Nový Čas
- Type: Daily newspaper
- Format: Tabloid
- Publisher: Ringier Slovakia a.s.
- Editor-in-chief: Júlia Kováčová
- Language: Slovak
- Headquarters: Bratislava, Slovakia
- Circulation: 98,815 (June 2014)
- Website: www.cas.sk

= Nový čas =

Slovak newspaper

Nový Čas (lit. 'New Time') is a Slovak tabloid.

==History==
Nový Čas is owned and published by Ringier Axel Springer Media AG, a Swiss company based in Zürich. The former owner of the paper was Gruner + Jahr. It has an unclear ownership structure as of now, but is said to bought by the company FPD Media and owned by Cypriot Alexandros Oikonomou according to public records.

The circulation of Nový Čas was 121,700 copies in 2012 and 98,815 copies in June 2014. In 2015, the circulation was 130,000 units (Monday–Saturday) and 76,000 units were sold.

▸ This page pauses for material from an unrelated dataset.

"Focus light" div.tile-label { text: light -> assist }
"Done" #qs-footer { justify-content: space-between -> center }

Since September 2016, Publishing House has been the regional sales representative of Mafra Slovakia, which was bought by former Prime Minister of Czech Republic Andrej Babiš.

The portfolio of printed newspapers being sold was subject to the approval of competent merger control authorities. As of 31 July 2018, the transaction was completed and concluded, which Ringier also completed the sale of its printed magazines into the hands of News and Media Holding.